*** TEXT SHOWN ***

Crime and Punishment

Just finished. Damn, being the oldest son with a younger sister, this book really hit me hard. My sister and mother are so similar to Dunya and Mrs. Raskolnikov.. I didn't see any of the end coming. God damn that was a beautiful and heavy book. I was brought to tears twice and close to tears many other times. Thank GOD it ended the way it did. I swear if Raskolnikov had died, I was going to just go ahead and kill myself, but it was a really beautiful ending.

I have a few questions. How did Raskolnikov and Sonia fall in love? From what I gathered, Raskolnikov was actually a deeply compassionate man, and he fell in love with Sonia's suffering and sacrifice. And Sonia fell in love with Raskolnikov's underlying compassion. That's how I saw it. Sonia also being a deeply compassionate creature.

*** End of TEXT SHOWN ***

● EXERCISE
Can you write the next part of the post about Crime and Punishment, picking up after its final sentence?

*** EXTRACTED RECORDS ***

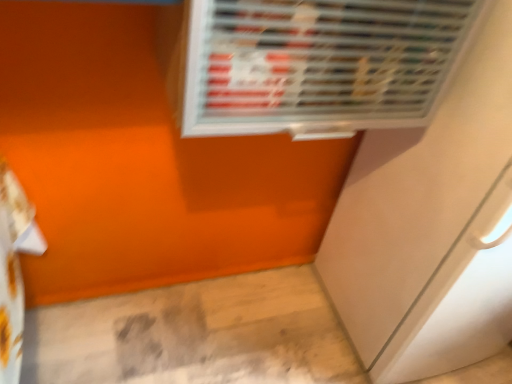
The image size is (512, 384). What do you see at coordinates (320, 64) in the screenshot?
I see `metallic silver air conditioning at upper center` at bounding box center [320, 64].

Find the location of `metallic silver air conditioning at upper center`. metallic silver air conditioning at upper center is located at coordinates (320, 64).

Find the location of a particular element. white glossy screen door at lower right is located at coordinates (431, 227).

The image size is (512, 384). Describe the element at coordinates (431, 227) in the screenshot. I see `white glossy screen door at lower right` at that location.

Locate an element on the screen. metallic silver air conditioning at upper center is located at coordinates (320, 64).

Can you confirm if white glossy screen door at lower right is positioned to the left of metallic silver air conditioning at upper center?

No.

Is white glossy screen door at lower right in front of metallic silver air conditioning at upper center?

No, it is behind metallic silver air conditioning at upper center.

Does point (370, 292) appear closer or farther from the camera than point (221, 103)?

Point (370, 292) is farther from the camera than point (221, 103).

From the image's perspective, is white glossy screen door at lower right located above metallic silver air conditioning at upper center?

No, from the image's perspective, white glossy screen door at lower right is not above metallic silver air conditioning at upper center.

From a real-world perspective, between white glossy screen door at lower right and metallic silver air conditioning at upper center, who is vertically lower?

From a 3D spatial view, white glossy screen door at lower right is below.

Which object is thinner, white glossy screen door at lower right or metallic silver air conditioning at upper center?

With smaller width is metallic silver air conditioning at upper center.

Considering the sizes of objects white glossy screen door at lower right and metallic silver air conditioning at upper center in the image provided, who is taller, white glossy screen door at lower right or metallic silver air conditioning at upper center?

With more height is white glossy screen door at lower right.

Considering the sizes of objects white glossy screen door at lower right and metallic silver air conditioning at upper center in the image provided, who is smaller, white glossy screen door at lower right or metallic silver air conditioning at upper center?

With smaller size is metallic silver air conditioning at upper center.

Which is correct: white glossy screen door at lower right is inside metallic silver air conditioning at upper center, or outside of it?

white glossy screen door at lower right is outside metallic silver air conditioning at upper center.

Is white glossy screen door at lower right not close to metallic silver air conditioning at upper center?

They are positioned close to each other.

Does white glossy screen door at lower right turn towards metallic silver air conditioning at upper center?

No, white glossy screen door at lower right is not facing towards metallic silver air conditioning at upper center.

How different are the orientations of white glossy screen door at lower right and metallic silver air conditioning at upper center in degrees?

The angular difference between white glossy screen door at lower right and metallic silver air conditioning at upper center is 1.62 degrees.

This screenshot has height=384, width=512. Identify the location of screen door on the right of metallic silver air conditioning at upper center. (431, 227).

Is metallic silver air conditioning at upper center at the left side of white glossy screen door at lower right?

Yes.

Which is in front, metallic silver air conditioning at upper center or white glossy screen door at lower right?

metallic silver air conditioning at upper center is closer to the camera.

Is point (205, 108) farther from viewer compared to point (442, 288)?

No, (205, 108) is closer to viewer.

From the image's perspective, is metallic silver air conditioning at upper center below white glossy screen door at lower right?

Incorrect, from the image's perspective, metallic silver air conditioning at upper center is higher than white glossy screen door at lower right.

From a real-world perspective, is metallic silver air conditioning at upper center on top of white glossy screen door at lower right?

Correct, in the physical world, metallic silver air conditioning at upper center is higher than white glossy screen door at lower right.

Which object is wider, metallic silver air conditioning at upper center or white glossy screen door at lower right?

white glossy screen door at lower right.

Is metallic silver air conditioning at upper center taller or shorter than white glossy screen door at lower right?

Considering their sizes, metallic silver air conditioning at upper center has less height than white glossy screen door at lower right.

In terms of size, does metallic silver air conditioning at upper center appear bigger or smaller than white glossy screen door at lower right?

Clearly, metallic silver air conditioning at upper center is smaller in size than white glossy screen door at lower right.

Is metallic silver air conditioning at upper center surrounding white glossy screen door at lower right?

Definitely not — white glossy screen door at lower right is not inside metallic silver air conditioning at upper center.

Are metallic silver air conditioning at upper center and white glossy screen door at lower right beside each other?

No.

Could you tell me if metallic silver air conditioning at upper center is turned towards white glossy screen door at lower right?

No, metallic silver air conditioning at upper center is not oriented towards white glossy screen door at lower right.

What are the coordinates of `air conditioning lying in front of the white glossy screen door at lower right` in the screenshot? It's located at (320, 64).

Where is `air conditioning in front of the white glossy screen door at lower right`? air conditioning in front of the white glossy screen door at lower right is located at coordinates (320, 64).

The width and height of the screenshot is (512, 384). Find the location of `air conditioning above the white glossy screen door at lower right (from a real-world perspective)`. air conditioning above the white glossy screen door at lower right (from a real-world perspective) is located at coordinates (320, 64).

*** End of EXTRACTED RECORDS ***

● WRITTEN RESPONSE
Also, I've been thinking about it. I see much Raskolnikov in myself. Not so much his exact Napoleon philosophy, but I have philosophies of my own. Deep convictions. Convictions and ideas which have led me to turn my back on a guaranteed comfortable life and seeking an immediate family and love. I have answers that I am seeking, and I intend to search for them. This has been a deep struggle for me since my last relationship when I was deeply in love, and I contemplated during that relationship whether I would turn my back on my convictions and ideas to be engulfed by the sun and embrace love and comfort, and the conclusion I arrived at was no, I wouldn't. Now my supposition is that Dostoyevsky arrived at the wisdom in his life that the comfort route is the route to go. That one should stick with society, god, religion, love, and abandon all other ideas for a happy life. That a man should be a Razumikhin, and not a Raskolnikov. That one should not question, and that one should just live a comfortable life and work hard, love, give oneself to god, and die a happy man.

But my question is, does one have a choice? Could Raskolnikov have ever been anything but a Raskolnikov? And could Razumikhin ever have been anything but a Razumikhin? Even had Raskolnikov realized that society, god, religion, and love was the way to go, could he ever have escaped his convictions?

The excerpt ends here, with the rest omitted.